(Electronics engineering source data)

*** Begin section ***

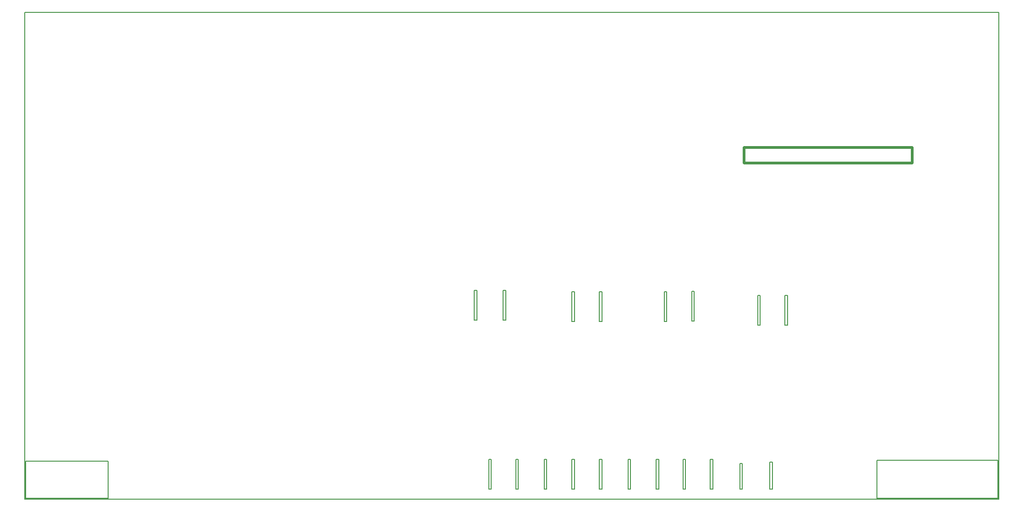
<source format=gbr>
%TF.GenerationSoftware,KiCad,Pcbnew,7.0.2*%
%TF.CreationDate,2024-03-07T12:51:37+05:30*%
%TF.ProjectId,helix2403,68656c69-7832-4343-9033-2e6b69636164,rev?*%
%TF.SameCoordinates,Original*%
%TF.FileFunction,Profile,NP*%
%FSLAX46Y46*%
G04 Gerber Fmt 4.6, Leading zero omitted, Abs format (unit mm)*
G04 Created by KiCad (PCBNEW 7.0.2) date 2024-03-07 12:51:37*
%MOMM*%
%LPD*%
G01*
G04 APERTURE LIST*
%TA.AperFunction,Profile*%
%ADD10C,0.200000*%
%TD*%
%TA.AperFunction,Profile*%
%ADD11C,0.500000*%
%TD*%
G04 APERTURE END LIST*
D10*
X150308000Y-92786200D02*
X150790600Y-92786200D01*
X150790600Y-98298000D01*
X150308000Y-98298000D01*
X150308000Y-92786200D01*
X150282600Y-123774200D02*
X150765200Y-123774200D01*
X150765200Y-129286000D01*
X150282600Y-129286000D01*
X150282600Y-123774200D01*
X155591200Y-123774200D02*
X156073800Y-123774200D01*
X156073800Y-129286000D01*
X155591200Y-129286000D01*
X155591200Y-123774200D01*
X162271400Y-92786200D02*
X162754000Y-92786200D01*
X162754000Y-98298000D01*
X162271400Y-98298000D01*
X162271400Y-92786200D01*
X129835600Y-123774200D02*
X130318200Y-123774200D01*
X130318200Y-129286000D01*
X129835600Y-129286000D01*
X129835600Y-123774200D01*
X132528000Y-92494100D02*
X133010600Y-92494100D01*
X133010600Y-98005900D01*
X132528000Y-98005900D01*
X132528000Y-92494100D01*
X134839400Y-123774200D02*
X135322000Y-123774200D01*
X135322000Y-129286000D01*
X134839400Y-129286000D01*
X134839400Y-123774200D01*
X167351400Y-92710000D02*
X167834000Y-92710000D01*
X167834000Y-98221800D01*
X167351400Y-98221800D01*
X167351400Y-92710000D01*
X165751200Y-123774200D02*
X166233800Y-123774200D01*
X166233800Y-129286000D01*
X165751200Y-129286000D01*
X165751200Y-123774200D01*
X176228700Y-124536200D02*
X176711300Y-124536200D01*
X176711300Y-129286000D01*
X176228700Y-129286000D01*
X176228700Y-124536200D01*
X145228000Y-92748100D02*
X145710600Y-92748100D01*
X145710600Y-98259900D01*
X145228000Y-98259900D01*
X145228000Y-92748100D01*
X127194000Y-92494100D02*
X127676600Y-92494100D01*
X127676600Y-98005900D01*
X127194000Y-98005900D01*
X127194000Y-92494100D01*
X44263000Y-124079000D02*
X59503000Y-124079000D01*
X59503000Y-130987800D01*
X44263000Y-130987800D01*
X44263000Y-124079000D01*
X145202600Y-123774200D02*
X145685200Y-123774200D01*
X145685200Y-129286000D01*
X145202600Y-129286000D01*
X145202600Y-123774200D01*
X140097200Y-123774200D02*
X140579800Y-123774200D01*
X140579800Y-129286000D01*
X140097200Y-129286000D01*
X140097200Y-123774200D01*
X170805800Y-123774200D02*
X171288400Y-123774200D01*
X171288400Y-129286000D01*
X170805800Y-129286000D01*
X170805800Y-123774200D01*
X201616000Y-123926600D02*
X223917200Y-123926600D01*
X223917200Y-130937000D01*
X201616000Y-130937000D01*
X201616000Y-123926600D01*
X184598000Y-93472000D02*
X185080600Y-93472000D01*
X185080600Y-98983800D01*
X184598000Y-98983800D01*
X184598000Y-93472000D01*
X181804000Y-124282200D02*
X182286600Y-124282200D01*
X182286600Y-129286000D01*
X181804000Y-129286000D01*
X181804000Y-124282200D01*
X44136000Y-41148000D02*
X224136000Y-41148000D01*
X224136000Y-131148000D01*
X44136000Y-131148000D01*
X44136000Y-41148000D01*
X179543400Y-93472000D02*
X180026000Y-93472000D01*
X180026000Y-98983800D01*
X179543400Y-98983800D01*
X179543400Y-93472000D01*
X160772800Y-123774200D02*
X161255400Y-123774200D01*
X161255400Y-129286000D01*
X160772800Y-129286000D01*
X160772800Y-123774200D01*
D11*
%TO.C,T1*%
X176994200Y-69025000D02*
X208134200Y-69025000D01*
X208134200Y-69025000D02*
X208134200Y-66075000D01*
X208134200Y-66075000D02*
X176994200Y-66075000D01*
X176994200Y-66075000D02*
X176994200Y-69025000D01*
%TD*%
M02*

</source>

*** End section ***

*INSTRUCTION*
All records above must be output exactly as they stand, excluding pictures.

*EXERCISE OUTPUT*
<source format=gbr>
%TF.GenerationSoftware,KiCad,Pcbnew,7.0.2*%
%TF.CreationDate,2024-03-07T12:51:37+05:30*%
%TF.ProjectId,helix2403,68656c69-7832-4343-9033-2e6b69636164,rev?*%
%TF.SameCoordinates,Original*%
%TF.FileFunction,Profile,NP*%
%FSLAX46Y46*%
G04 Gerber Fmt 4.6, Leading zero omitted, Abs format (unit mm)*
G04 Created by KiCad (PCBNEW 7.0.2) date 2024-03-07 12:51:37*
%MOMM*%
%LPD*%
G01*
G04 APERTURE LIST*
%TA.AperFunction,Profile*%
%ADD10C,0.200000*%
%TD*%
%TA.AperFunction,Profile*%
%ADD11C,0.500000*%
%TD*%
G04 APERTURE END LIST*
D10*
X150308000Y-92786200D02*
X150790600Y-92786200D01*
X150790600Y-98298000D01*
X150308000Y-98298000D01*
X150308000Y-92786200D01*
X150282600Y-123774200D02*
X150765200Y-123774200D01*
X150765200Y-129286000D01*
X150282600Y-129286000D01*
X150282600Y-123774200D01*
X155591200Y-123774200D02*
X156073800Y-123774200D01*
X156073800Y-129286000D01*
X155591200Y-129286000D01*
X155591200Y-123774200D01*
X162271400Y-92786200D02*
X162754000Y-92786200D01*
X162754000Y-98298000D01*
X162271400Y-98298000D01*
X162271400Y-92786200D01*
X129835600Y-123774200D02*
X130318200Y-123774200D01*
X130318200Y-129286000D01*
X129835600Y-129286000D01*
X129835600Y-123774200D01*
X132528000Y-92494100D02*
X133010600Y-92494100D01*
X133010600Y-98005900D01*
X132528000Y-98005900D01*
X132528000Y-92494100D01*
X134839400Y-123774200D02*
X135322000Y-123774200D01*
X135322000Y-129286000D01*
X134839400Y-129286000D01*
X134839400Y-123774200D01*
X167351400Y-92710000D02*
X167834000Y-92710000D01*
X167834000Y-98221800D01*
X167351400Y-98221800D01*
X167351400Y-92710000D01*
X165751200Y-123774200D02*
X166233800Y-123774200D01*
X166233800Y-129286000D01*
X165751200Y-129286000D01*
X165751200Y-123774200D01*
X176228700Y-124536200D02*
X176711300Y-124536200D01*
X176711300Y-129286000D01*
X176228700Y-129286000D01*
X176228700Y-124536200D01*
X145228000Y-92748100D02*
X145710600Y-92748100D01*
X145710600Y-98259900D01*
X145228000Y-98259900D01*
X145228000Y-92748100D01*
X127194000Y-92494100D02*
X127676600Y-92494100D01*
X127676600Y-98005900D01*
X127194000Y-98005900D01*
X127194000Y-92494100D01*
X44263000Y-124079000D02*
X59503000Y-124079000D01*
X59503000Y-130987800D01*
X44263000Y-130987800D01*
X44263000Y-124079000D01*
X145202600Y-123774200D02*
X145685200Y-123774200D01*
X145685200Y-129286000D01*
X145202600Y-129286000D01*
X145202600Y-123774200D01*
X140097200Y-123774200D02*
X140579800Y-123774200D01*
X140579800Y-129286000D01*
X140097200Y-129286000D01*
X140097200Y-123774200D01*
X170805800Y-123774200D02*
X171288400Y-123774200D01*
X171288400Y-129286000D01*
X170805800Y-129286000D01*
X170805800Y-123774200D01*
X201616000Y-123926600D02*
X223917200Y-123926600D01*
X223917200Y-130937000D01*
X201616000Y-130937000D01*
X201616000Y-123926600D01*
X184598000Y-93472000D02*
X185080600Y-93472000D01*
X185080600Y-98983800D01*
X184598000Y-98983800D01*
X184598000Y-93472000D01*
X181804000Y-124282200D02*
X182286600Y-124282200D01*
X182286600Y-129286000D01*
X181804000Y-129286000D01*
X181804000Y-124282200D01*
X44136000Y-41148000D02*
X224136000Y-41148000D01*
X224136000Y-131148000D01*
X44136000Y-131148000D01*
X44136000Y-41148000D01*
X179543400Y-93472000D02*
X180026000Y-93472000D01*
X180026000Y-98983800D01*
X179543400Y-98983800D01*
X179543400Y-93472000D01*
X160772800Y-123774200D02*
X161255400Y-123774200D01*
X161255400Y-129286000D01*
X160772800Y-129286000D01*
X160772800Y-123774200D01*
D11*
%TO.C,T1*%
X176994200Y-69025000D02*
X208134200Y-69025000D01*
X208134200Y-69025000D02*
X208134200Y-66075000D01*
X208134200Y-66075000D02*
X176994200Y-66075000D01*
X176994200Y-66075000D02*
X176994200Y-69025000D01*
%TD*%
M02*

</source>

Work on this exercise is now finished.